Il comitato della Libertà
si batte perché Silvio, il più efficace
benefattore dell’umanità,
ottenga il premio Nobel per la pace.

Sono infinite le motivazioni:
con gli Usa ha rinsaldato l’amicizia
leccando a Bush le mani a ginocchioni.
Fra gli arabi e gli ebrei è ormai delizia

poiché fra Palestina ed Israele,
grazie al suo ruol di pacificatore,
le relazion son tutte latte e miele.
Della pace mondial fu il salvatore

poiché mediò fra i russi ed i georgiani,
mentre stava Frattini con Chantal,
a causa dei calor ferragostani,
a bagnarsi nel mare tropical.

Fra Russia e Stati Uniti ha ricreata
l’atmosfera di Pratica di Mare
con cui la guerra fredda fu stoppata,
quando fra Bush e Putin fu compare.

Di pace le mission sono il suo forte
e piange lacrime di coccodrillo
se qualche militar trova la morte.
Ha cambiato Gheddafi in un tranquillo

campeggiator che dorme nella tenda
ed a tutta l’Europa fa sorrisi
per vendere i prodotti dell’azienda.
Alla Nato evitò una grave crisi

mediando fra l’America e Erdogan
per nominar Rasmussen segretario.
Non v’ha dubbio che il piccolo italian
per il Nobel non ha alcun avversario.

Sul sito lo si vede con Obama
che va a spasso per l’Aquila spianata,
con Benedetto, il papa che lo ama
e una croce da una tonnellata.

Per gadget una splendida maglietta
con la scritta “Campione della pace”.
Tra i suoi sostenitor tale Calzetta,
se sia mezza od intera lo si tace.

L’inno di pace e gioia che si ascolta
è del tutto all’altezza dell’evento,
musica bella assai, parola colta,
Lana e Palajia cantan con talento.

E’ un inno, non è una canzonetta:
La pace può è il titolo che incanta,
il messaggio che tutto il mondo aspetta
per scordare il timore che lo schianta.

Testo. “La pace può, ripeterò
senza mai smettere queste parole,
sempre ripeterò: la pace può,
sempre ripeterò: la pace puole.

A diffonderle il vento penserà,
soffiandole qua e là, quassù e laggiù
e tutto l’universo ascolterà.
La pace, la pace può, guarda anche tu.

Incredulo l’Abruzzo si ridesta,
sole e neve si trovan finalmente
e la tua mano è qua.

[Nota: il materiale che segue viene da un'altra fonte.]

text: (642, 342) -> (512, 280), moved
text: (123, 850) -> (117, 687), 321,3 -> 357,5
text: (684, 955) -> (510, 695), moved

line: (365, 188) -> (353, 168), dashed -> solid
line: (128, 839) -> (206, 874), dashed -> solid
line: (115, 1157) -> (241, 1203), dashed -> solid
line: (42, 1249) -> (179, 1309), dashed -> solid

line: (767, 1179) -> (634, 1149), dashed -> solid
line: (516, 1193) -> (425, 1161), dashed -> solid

Con le sue gesta
il presidente è qui, sempre presente

e ci accompagnerà, sempre capace.
Anima e cuore siamo qui per te!
Al grande Silvio il Nobel per la pace,
unica voce: “Silvio grande è!”

Dopo l’inno alla pace la giuria
ha dato il premio a Silvio Berlusconi:
“Ti diamo il Nobel, ma per la bugia!
Il lodo non c’è più, fuor dai coglioni!”